When Patience hopped the Atlantic to Broadway, Gilbert and Sullivan’s producer feared New Yorkers weren’t getting the joke. To fix the problem, he persuaded Wilde to travel to America and give talks on his decorative philosophy, clad in Bunthorne get-up. D’Oyly Carte’s office sold Wilde to promoters as a humbugging figure of fun, but Wilde got the last laugh. His tour earned him a small fortune; and he garnered more American press coverage in 1882 than any other Briton, including Queen Victoria.

In his first weeks in Manhattan, Wilde arranged to sit for a formal portrait with the photographer Napoleon Sarony. At the time, New Yorkers were obsessed with collecting cardboard-backed celebrity portraits, the Pokémon cards of the fin de siècle. Wilde instantly saw the value of the trend. Bringing his own costumes to the shoot, he made sure his pose projected “intelligence, poetic sensibility and the self-possessed attitude of a young artist coming into his own”. The results of that photo session so beguiled the public that unscrupulous merchants stole his face to advertise cigars, stoves, freckle cures and bust-enhancing tonics.

These weren’t the only shots Wilde stage-managed. The scores of reporters who followed him on tour found the same set dressing in every hotel room: lilies and sunflowers among party invitations and animal skins tossed over a sofa.

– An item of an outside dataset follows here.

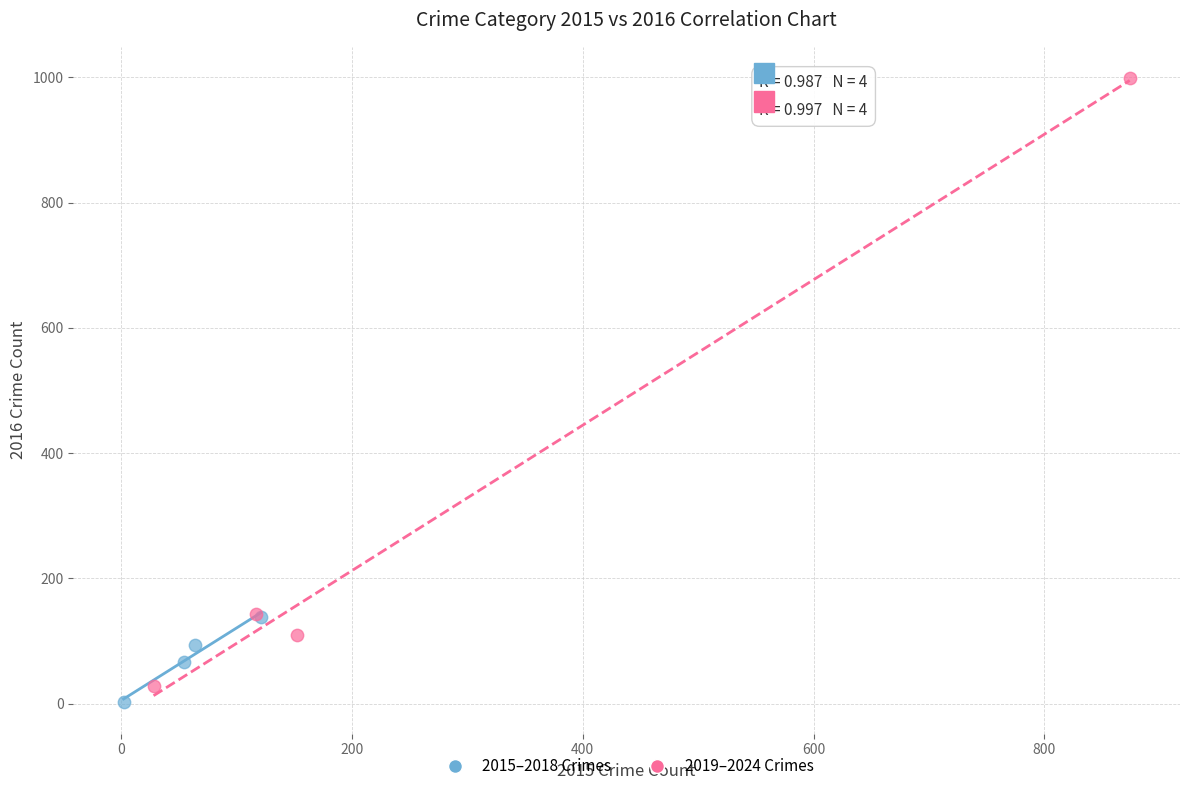

Which series contains the lowest Y value?

2015–2018 Crimes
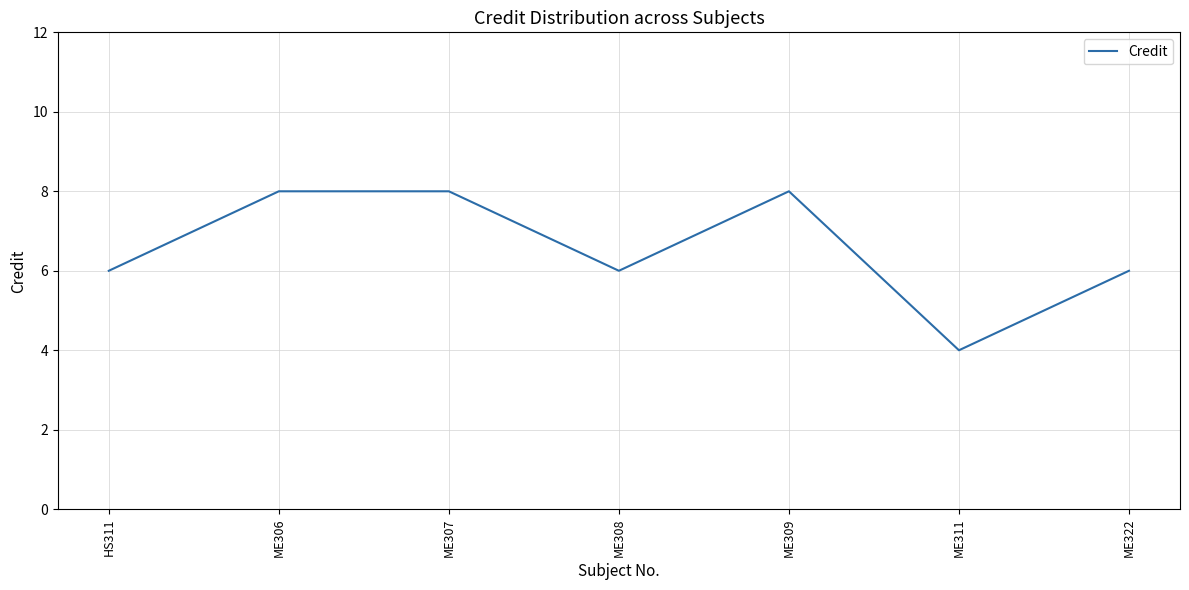

What is the sum of all values?

46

Upon entering, they would behold Wilde lounging with a book of poetry, dressed in cloak, satin breeches and velvet slippers, primed for beauteous disquisition. Journalists who reviewed his public performances, expecting them to be fatuous, often found themselves enthralled by Wilde’s rhetorical flights.

Wilde returned to London buoyed by the renown he had achieved overseas (“The milkman has bought your picture!” his mother gushed), and went on to produce a dozen masterpieces of playwriting, criticism and prose before his notoriety overtook his fame. He may indeed have deliberately made himself a commodity, as Friedman shows, and the reproducibility of his image and words can’t be denied. What makes him irreplaceable, however, was the genius he reputedly declared upon setting foot in New York on a January day in 1882 – a genius that, whether he declared it or not, he possessed.